§ TEXTAUSZUG
Antrag auf PÄ bei Ablehnung mehrmals möglich?
RE: Antrag auf PÄ bei Ablehnung mehrmals möglich?
Beitrag #11
(26.04.2017, 00:48)j-unique schrieb: [hier gekürzt]Ich denke ich habe mich langsam damit abgefunden, dass meine Geschlechtsidentität (und letztlich auch meine Körperlichkeit) für den Rechtsstaat nicht existiert und ich für die Außenwelt eine Maske aufsetzen und was vorspielen muss. Auch wenn's schwierig war und immer noch ist, aber es bleibt mir einfach keine Wahl.
[hier auch gekürzt]

Ich weiß genau was ich will, und das hab ich auch hingeschrieben: ich will X. Und wenn "die Rechtsordnung das nicht zulässt" (diese Formulierung hab ich verwendet), will ich W, weil das noch besser passt als M.
[hier auch gekürzt]

Ach ja wenn du sagst, das wird kein Routinebescheid: Weißt du zufällig die Frist auswendig, innerhalb der der Bescheid erfolgen muss? 6 Monate Standardfrist? Wäre ja gut möglich, dass so ein "ungewöhnlicher" Antrag erstmal ein paar Monate in einer Schublade verschwindet …
Das Einfach zuerst: Ja, hier gilt die gesetzliche Standardfrist von höchstens 6 Monaten für die Bescheiderlassung. Sollte es etwa nach 3 Monaten noch keinerlei Feedback geben, kann eine höfliche schriftliche Anfrage oder ein Anruf m.E. von Nutzen sein (damit den Beamt/inn/en der Personenstandsbehörde klar ist, dass es ein ernst gemeintes Anbringen - also weder Jux noch einen politische Aktion - ist, und die Antragstellerin die entsprechenden Fristen kennt).

§ FRAGEN ZUM MATERIAL
**a)** Übersetze bitte diesen Satz aus dem Forumsbeitrag ins Englische: „Ich weiß genau was ich will, und das hab ich auch hingeschrieben: ich will X.“
**b)** Beantworte zum Forumsbeitrag:
(i) Welche Höchstfrist gilt für die Bescheiderlassung?
(ii) Nach etwa wie vielen Monaten ohne Rückmeldung wird eine Anfrage oder ein Anruf nahegelegt?
(iii) Was will die antragstellende Person, wenn „die Rechtsordnung das nicht zulässt“?

§ BEREITGESTELLTE DATEN
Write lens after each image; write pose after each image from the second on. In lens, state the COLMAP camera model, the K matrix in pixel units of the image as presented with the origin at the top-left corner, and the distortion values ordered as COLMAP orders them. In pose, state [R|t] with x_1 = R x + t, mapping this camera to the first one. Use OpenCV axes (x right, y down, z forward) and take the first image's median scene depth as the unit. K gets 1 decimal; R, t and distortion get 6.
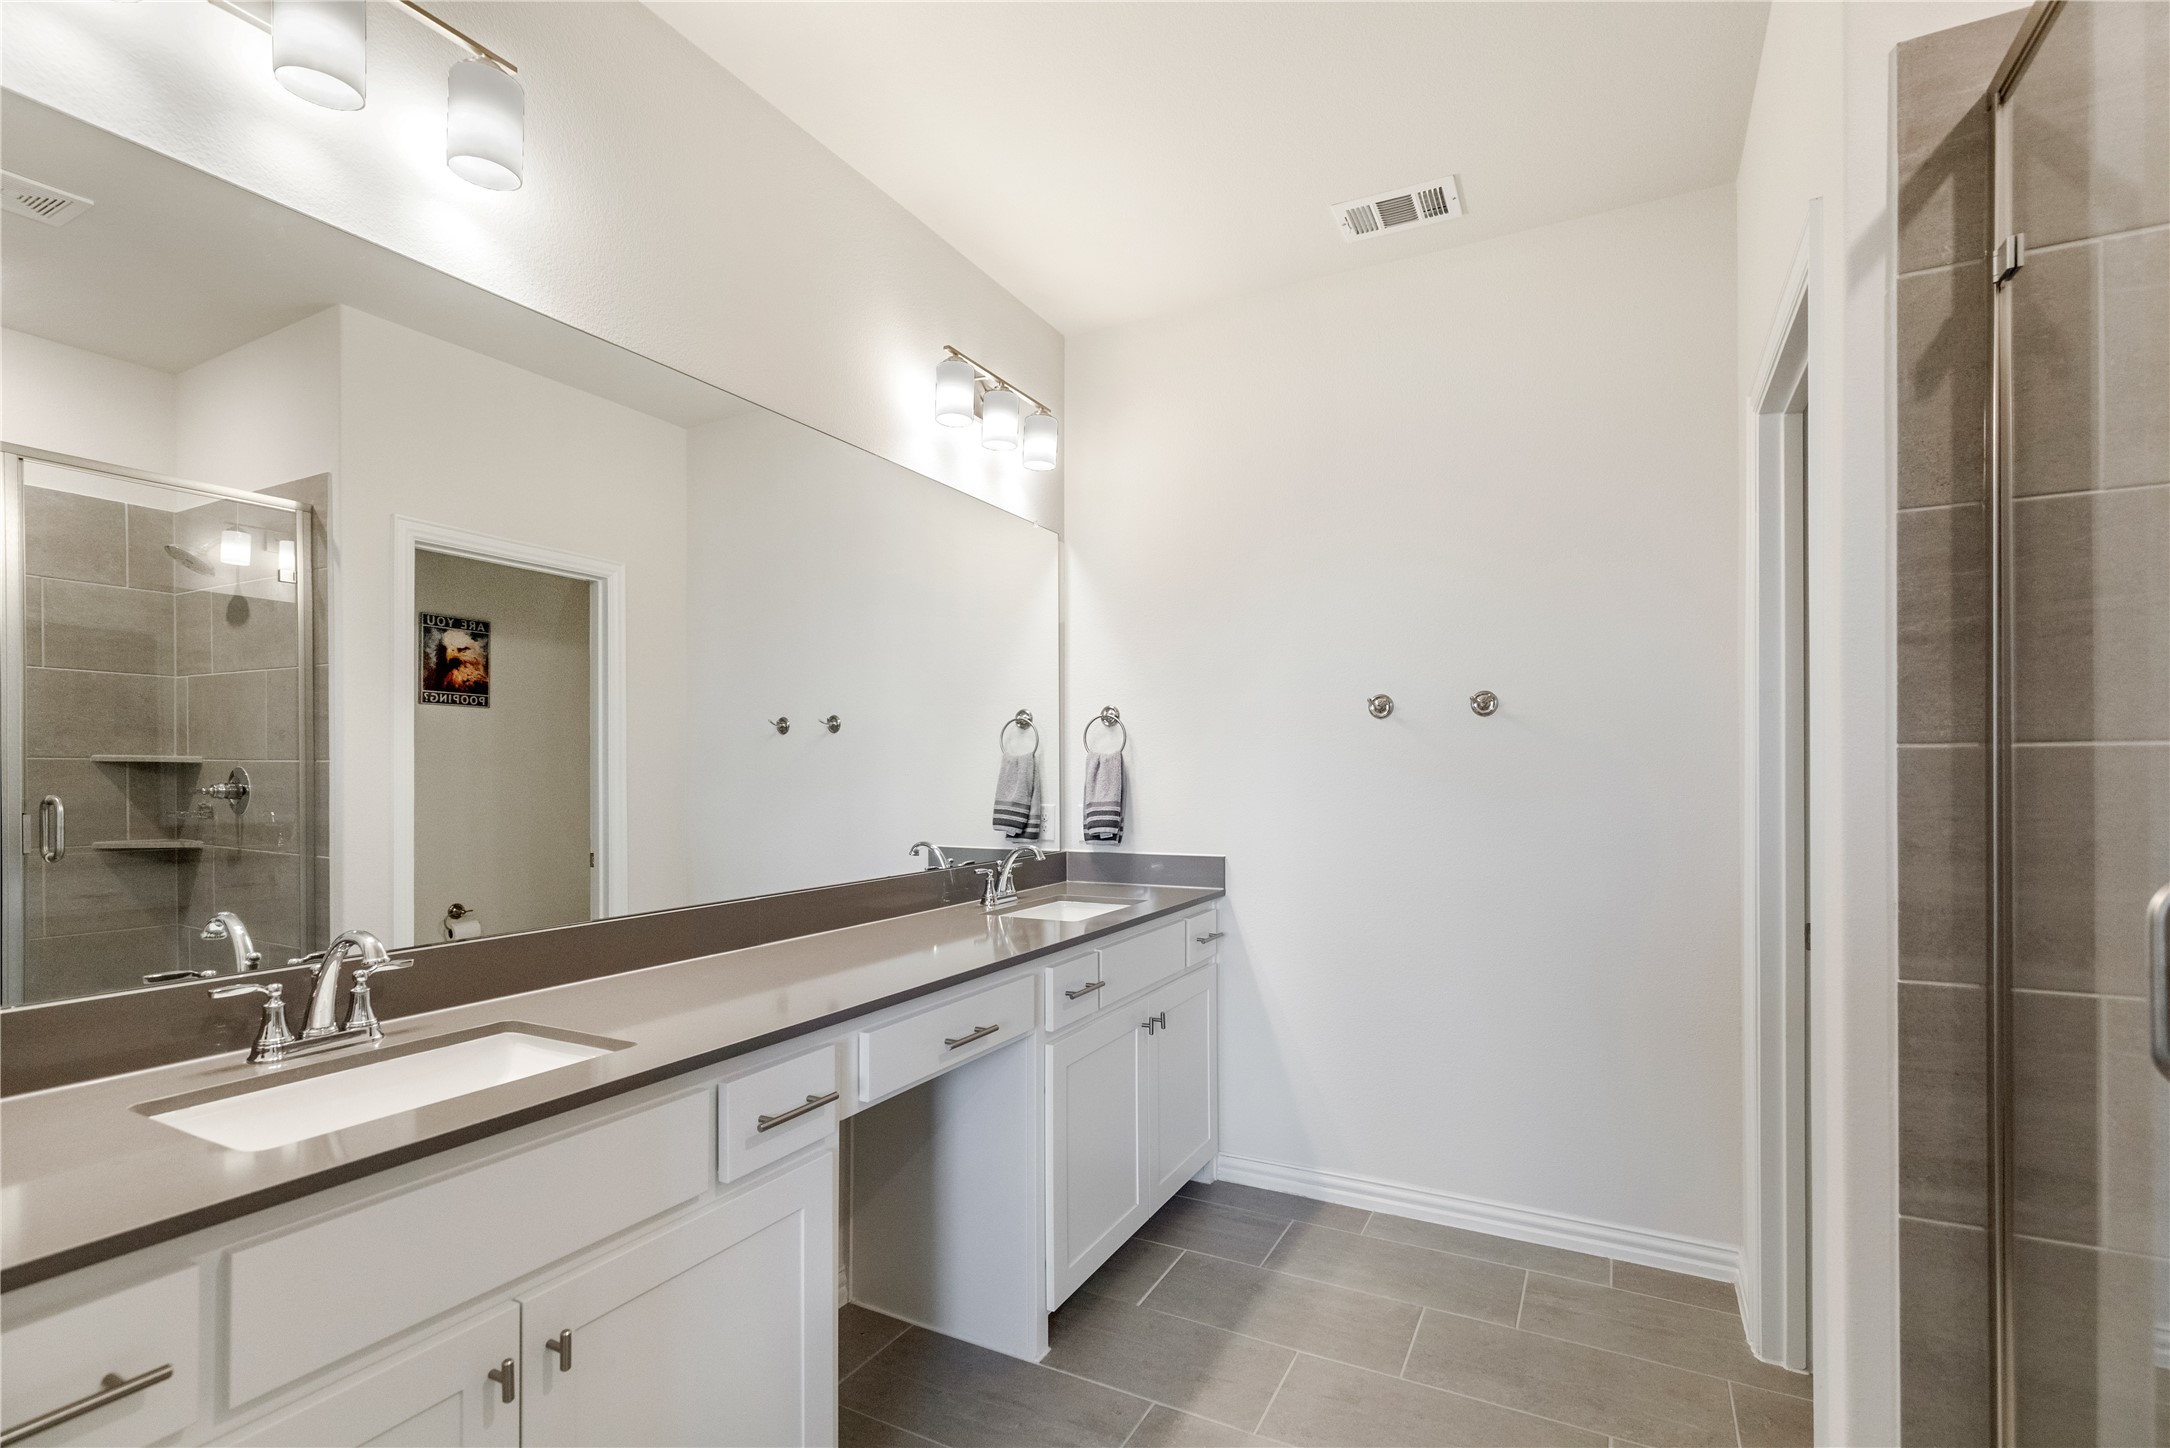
lens RADIAL K [[988.7, 0, 1079.4], [0, 988.7, 773.1], [0, 0, 1]] dist [0.006257, 0.000102]
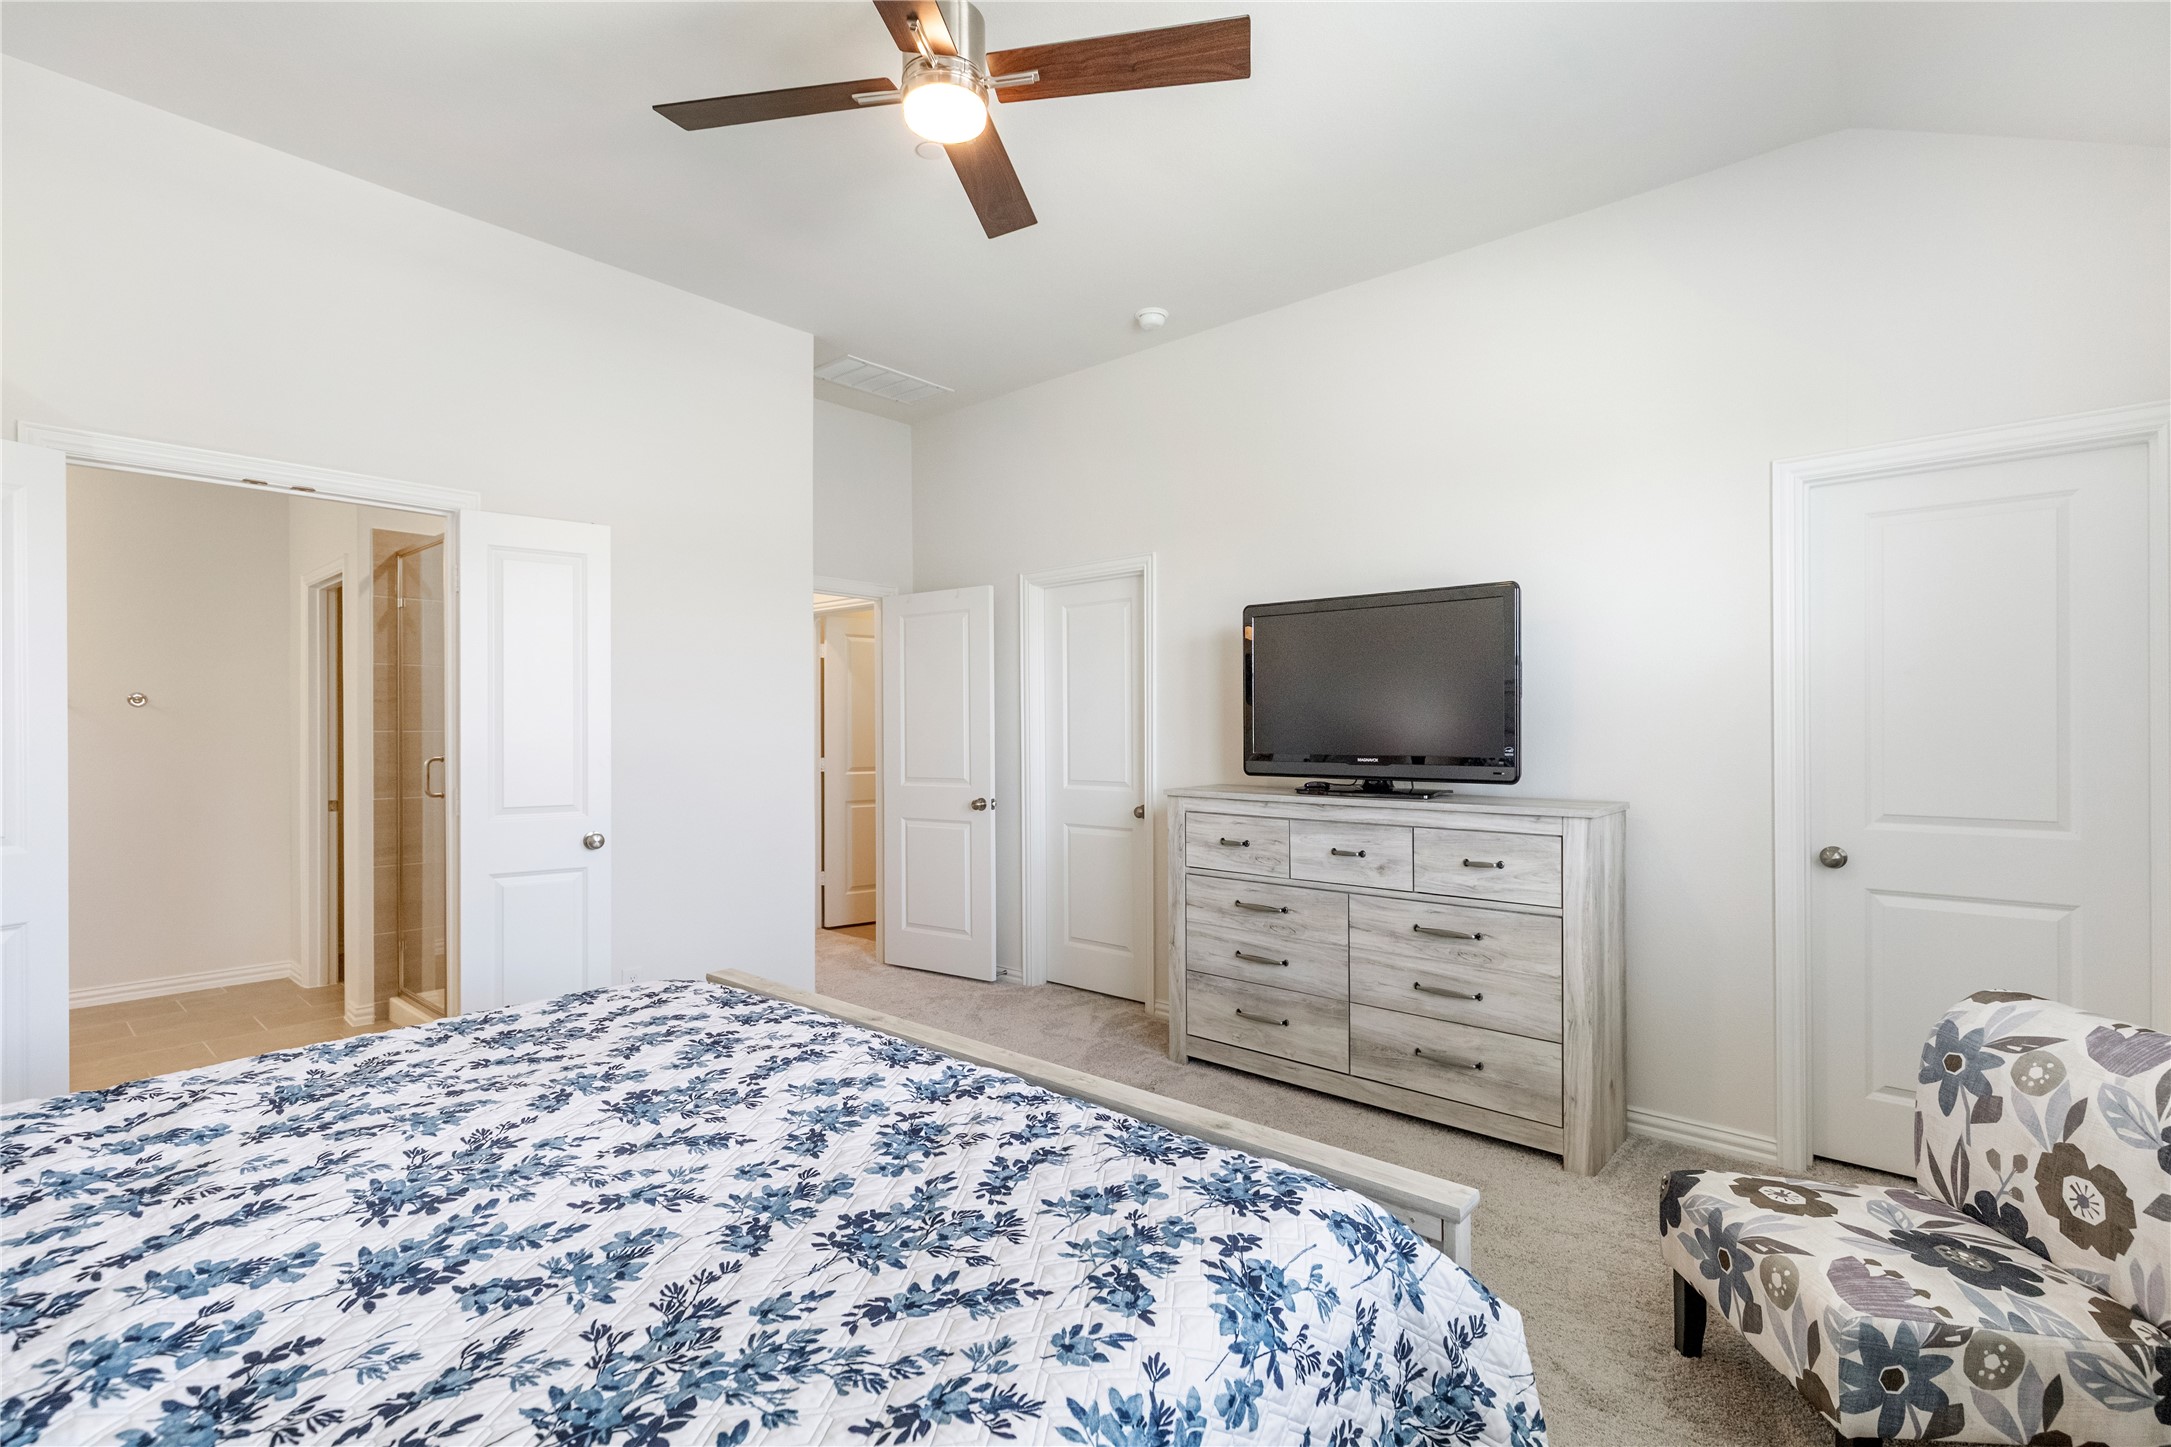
lens RADIAL K [[989.1, 0, 1084.3], [0, 989.1, 726.5], [0, 0, 1]] dist [0.006257, 0.000102]
pose [[0.224405, 0.002694, 0.974492, -2.024091], [0.000669, 0.999996, -0.002919, -0.032583], [-0.974496, 0.001307, 0.224402, -2.228248]]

§ ERGEBNISSE JE AUFGABE
**a)** I know exactly what I want, and I wrote that down too: I want X.

**b)**
(i) Höchstens 6 Monate.
(ii) Nach etwa 3 Monaten.
(iii) W.